After a while it becomes hard to distinguish what is real from what is being projected and what is being distorted. We begin to doubt our reality and question whether we’re the crazy ones, or whether our disordered SO’s (significant others) are really right about what they say.

The truth is, THEY’RE NOT RIGHT. But they feel better when they can get us to carry the burden of their illness and their behavior.

What’s more, disordered people hide their problems very effectively. People with all of these personality disorders – narcissistic personality disorder, borderline personality disorder, and antisocial personality disorder – have serious maladjustments in coping with life. Thus, they live in emotional turmoil. They seek to present a very together appearance, hiding their disease from most people. It is only when we get into a close and private relationship with someone  else these personality disorders that the abusive behaviour comes out. And because their lives are wracked with emotional turmoil, there is a lot of pent-up emotion that can be focused on us. Yet those around us don’t see it, causing us further confusion and pain.

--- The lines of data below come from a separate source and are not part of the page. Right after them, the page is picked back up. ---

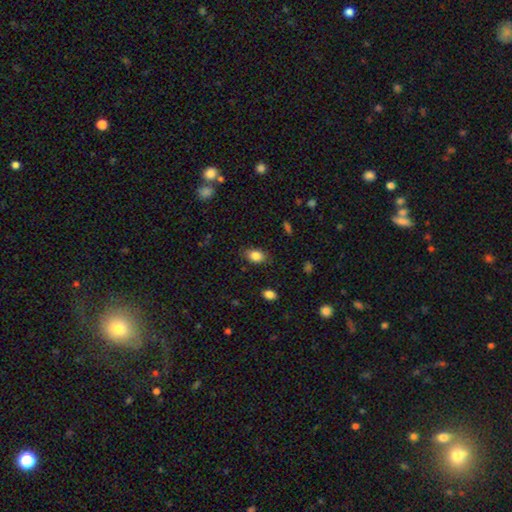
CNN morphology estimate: Q: Smooth or featured?
A: smooth (85%); runner-up: star or artifact (9%)
Q: How rounded?
A: in between (81%); runner-up: round (17%)
Q: Merging?
A: none (81%); runner-up: minor disturbance (14%)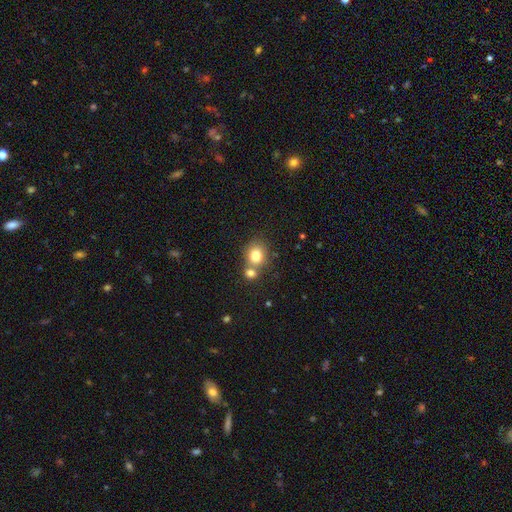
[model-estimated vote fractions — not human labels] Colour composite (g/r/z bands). It shows a smooth galaxy with no disk features (79%) that is round (75%). Merging: none (50%).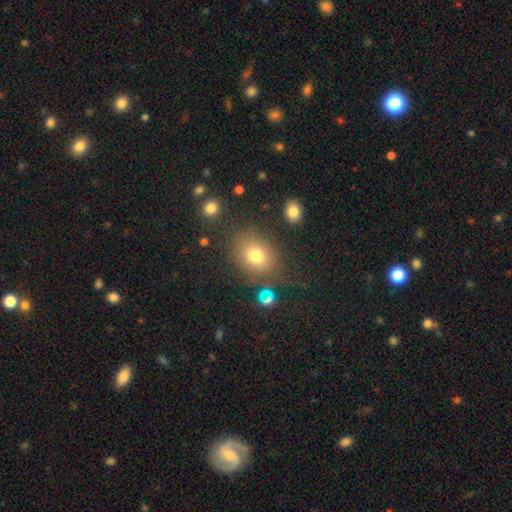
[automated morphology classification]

Dealing with this situation is complex, and people need some idea of how bad it could get ” For most people, there are important obligations that have to be carefully thought about to move away. Because abuse is so damaging significant decisions have to be faced to be resolvedin an evan manner. Because abusive partners constantly work to distort our perception of what is happening and what is right and wrong, until we doubt our own judgment so much we can’t make decisions the process of detaching to find safe space and to regain a sense of right and wrong, and searching to understand what we, as people, need in our lives can become very difficult.

Those who need it the most – the traumatized victims – are locked out by the jargon and the lack of practical advice. Recently, survivors and victims have taken matters into their own hands and have published their own books, replete with first hand experiences and tips.

It has to be known that Healing is not easy and will take time No matter the outcome. if getting professional help is Not a financial option, there are many web sites that can assist with self help. local libraries Have books that can also assist on the journey to healing.